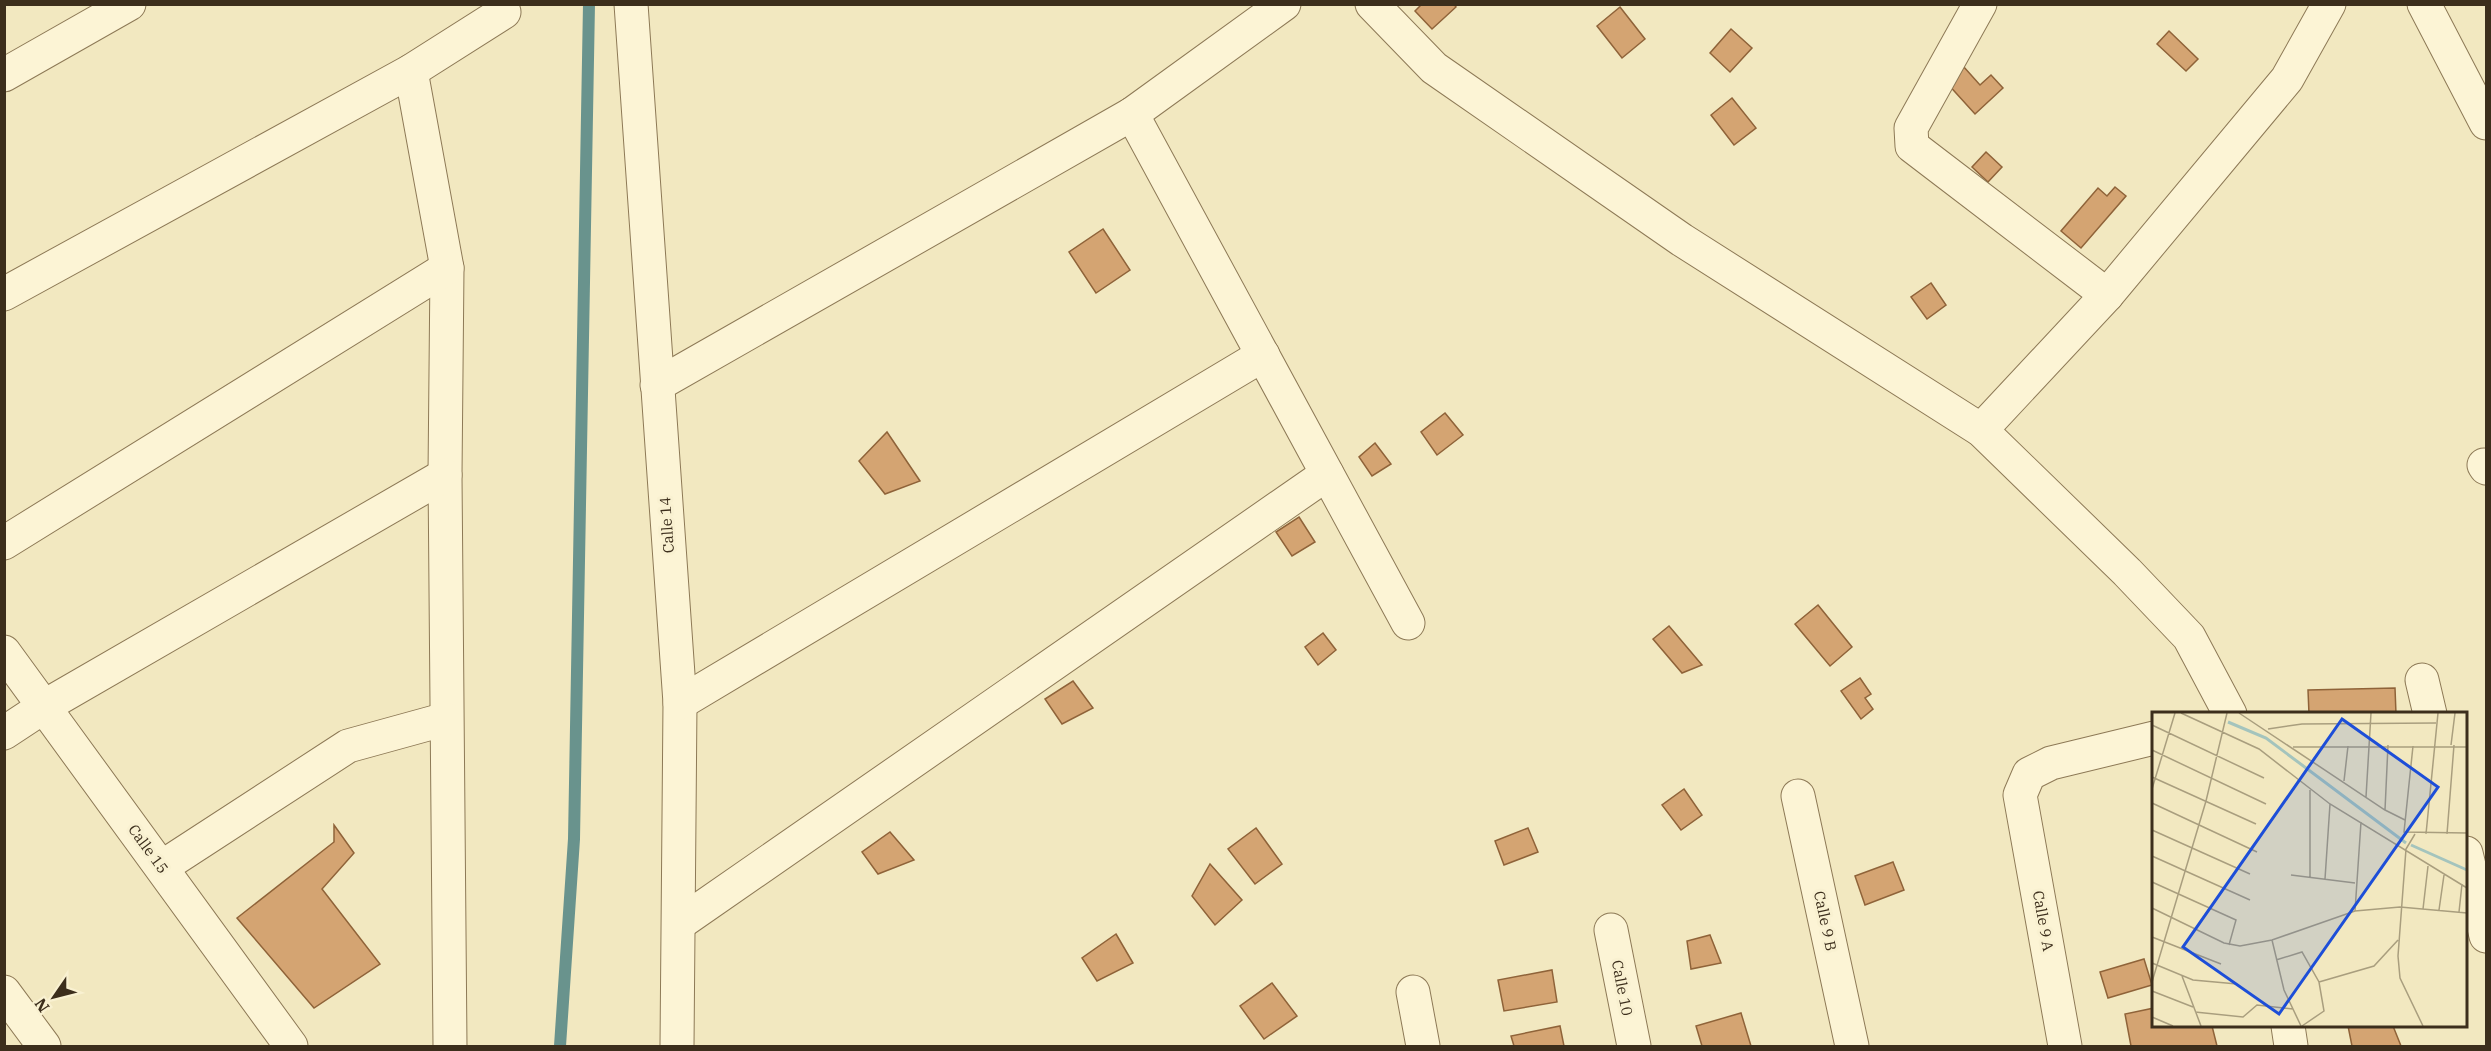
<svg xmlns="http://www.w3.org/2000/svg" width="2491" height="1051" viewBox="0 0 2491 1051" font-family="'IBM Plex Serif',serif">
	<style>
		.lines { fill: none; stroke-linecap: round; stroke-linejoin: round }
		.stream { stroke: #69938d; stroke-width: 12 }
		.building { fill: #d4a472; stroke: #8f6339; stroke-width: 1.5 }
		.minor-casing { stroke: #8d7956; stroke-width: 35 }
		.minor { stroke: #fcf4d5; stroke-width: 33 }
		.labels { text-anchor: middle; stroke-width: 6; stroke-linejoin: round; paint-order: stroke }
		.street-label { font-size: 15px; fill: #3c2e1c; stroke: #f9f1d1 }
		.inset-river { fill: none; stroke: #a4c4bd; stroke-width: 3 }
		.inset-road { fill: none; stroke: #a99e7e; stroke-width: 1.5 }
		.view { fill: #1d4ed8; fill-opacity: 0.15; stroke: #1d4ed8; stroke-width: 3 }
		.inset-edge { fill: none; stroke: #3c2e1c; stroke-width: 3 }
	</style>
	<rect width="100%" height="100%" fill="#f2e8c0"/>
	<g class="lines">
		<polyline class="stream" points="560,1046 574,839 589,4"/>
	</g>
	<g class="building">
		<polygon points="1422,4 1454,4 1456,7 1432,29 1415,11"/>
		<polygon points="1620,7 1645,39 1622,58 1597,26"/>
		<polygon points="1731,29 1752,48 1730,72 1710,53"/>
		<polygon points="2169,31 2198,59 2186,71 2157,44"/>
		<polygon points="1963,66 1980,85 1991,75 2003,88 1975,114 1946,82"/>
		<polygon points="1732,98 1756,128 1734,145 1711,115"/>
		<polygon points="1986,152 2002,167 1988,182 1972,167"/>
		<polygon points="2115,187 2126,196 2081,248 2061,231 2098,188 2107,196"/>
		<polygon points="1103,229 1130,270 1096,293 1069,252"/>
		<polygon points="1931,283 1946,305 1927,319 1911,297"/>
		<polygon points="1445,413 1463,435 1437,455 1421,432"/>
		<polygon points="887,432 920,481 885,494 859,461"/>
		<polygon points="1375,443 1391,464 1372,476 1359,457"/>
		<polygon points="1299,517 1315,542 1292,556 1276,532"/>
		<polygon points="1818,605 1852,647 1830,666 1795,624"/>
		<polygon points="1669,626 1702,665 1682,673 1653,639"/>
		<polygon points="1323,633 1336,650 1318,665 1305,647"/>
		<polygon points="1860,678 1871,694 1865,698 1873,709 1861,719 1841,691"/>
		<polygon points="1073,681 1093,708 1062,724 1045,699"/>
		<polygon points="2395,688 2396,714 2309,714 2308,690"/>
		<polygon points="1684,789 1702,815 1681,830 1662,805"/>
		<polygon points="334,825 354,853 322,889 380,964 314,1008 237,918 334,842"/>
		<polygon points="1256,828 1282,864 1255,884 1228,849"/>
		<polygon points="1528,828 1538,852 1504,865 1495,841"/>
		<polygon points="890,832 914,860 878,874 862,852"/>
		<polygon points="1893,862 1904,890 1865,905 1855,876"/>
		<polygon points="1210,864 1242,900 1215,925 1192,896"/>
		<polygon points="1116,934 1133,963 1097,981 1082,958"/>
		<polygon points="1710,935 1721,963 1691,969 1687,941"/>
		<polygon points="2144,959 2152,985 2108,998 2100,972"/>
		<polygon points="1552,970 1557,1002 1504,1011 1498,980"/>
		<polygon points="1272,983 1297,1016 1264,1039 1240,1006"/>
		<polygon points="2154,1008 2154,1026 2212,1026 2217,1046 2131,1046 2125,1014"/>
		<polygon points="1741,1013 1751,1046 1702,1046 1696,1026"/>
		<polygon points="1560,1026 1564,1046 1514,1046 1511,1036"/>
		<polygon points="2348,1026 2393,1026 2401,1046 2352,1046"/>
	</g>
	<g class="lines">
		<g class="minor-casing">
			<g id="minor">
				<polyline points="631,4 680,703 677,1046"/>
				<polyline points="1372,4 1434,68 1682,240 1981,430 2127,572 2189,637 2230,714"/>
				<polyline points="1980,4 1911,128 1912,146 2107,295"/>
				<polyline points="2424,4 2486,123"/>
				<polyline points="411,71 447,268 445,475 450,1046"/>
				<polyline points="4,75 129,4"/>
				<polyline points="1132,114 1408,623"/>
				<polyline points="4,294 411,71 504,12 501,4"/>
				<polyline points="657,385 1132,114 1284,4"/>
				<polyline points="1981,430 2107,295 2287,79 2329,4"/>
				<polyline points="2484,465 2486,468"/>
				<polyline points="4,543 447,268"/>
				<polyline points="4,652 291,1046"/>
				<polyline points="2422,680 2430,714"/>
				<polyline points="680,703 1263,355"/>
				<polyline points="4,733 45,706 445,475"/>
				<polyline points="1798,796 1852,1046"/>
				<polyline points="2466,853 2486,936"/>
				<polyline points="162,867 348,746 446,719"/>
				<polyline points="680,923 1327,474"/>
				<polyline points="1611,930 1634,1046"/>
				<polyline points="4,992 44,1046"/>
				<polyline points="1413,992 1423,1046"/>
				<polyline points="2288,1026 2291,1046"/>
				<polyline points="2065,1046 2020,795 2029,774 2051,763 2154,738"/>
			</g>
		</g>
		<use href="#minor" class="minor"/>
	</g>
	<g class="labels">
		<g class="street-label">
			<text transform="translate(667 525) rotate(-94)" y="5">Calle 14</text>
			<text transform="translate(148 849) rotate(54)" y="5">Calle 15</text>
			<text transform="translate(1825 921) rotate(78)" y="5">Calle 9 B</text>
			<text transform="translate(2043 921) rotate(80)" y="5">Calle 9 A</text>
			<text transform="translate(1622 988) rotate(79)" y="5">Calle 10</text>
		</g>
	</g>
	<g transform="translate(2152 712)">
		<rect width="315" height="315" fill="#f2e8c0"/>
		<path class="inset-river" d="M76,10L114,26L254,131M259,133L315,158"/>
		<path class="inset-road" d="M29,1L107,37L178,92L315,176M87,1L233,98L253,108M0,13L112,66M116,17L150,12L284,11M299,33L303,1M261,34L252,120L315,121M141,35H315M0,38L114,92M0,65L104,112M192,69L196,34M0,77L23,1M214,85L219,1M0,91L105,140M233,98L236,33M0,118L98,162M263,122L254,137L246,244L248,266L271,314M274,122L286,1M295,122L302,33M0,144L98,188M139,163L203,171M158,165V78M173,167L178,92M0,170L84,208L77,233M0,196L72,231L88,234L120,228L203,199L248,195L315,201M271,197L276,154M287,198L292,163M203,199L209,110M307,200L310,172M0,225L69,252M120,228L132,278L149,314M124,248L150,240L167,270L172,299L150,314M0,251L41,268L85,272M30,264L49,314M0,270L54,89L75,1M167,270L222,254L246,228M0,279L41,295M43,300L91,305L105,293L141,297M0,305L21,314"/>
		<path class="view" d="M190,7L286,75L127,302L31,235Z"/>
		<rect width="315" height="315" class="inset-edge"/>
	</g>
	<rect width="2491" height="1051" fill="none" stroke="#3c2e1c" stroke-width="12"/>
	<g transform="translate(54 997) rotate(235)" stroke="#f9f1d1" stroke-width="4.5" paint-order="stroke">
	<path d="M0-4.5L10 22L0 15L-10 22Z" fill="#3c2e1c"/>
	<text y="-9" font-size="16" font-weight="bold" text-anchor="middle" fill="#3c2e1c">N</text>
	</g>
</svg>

----------------

Among the records above, find each line containing the string "casing" and copy it.

Result for this task:
		.minor-casing { stroke: #8d7956; stroke-width: 35 }
		<g class="minor-casing">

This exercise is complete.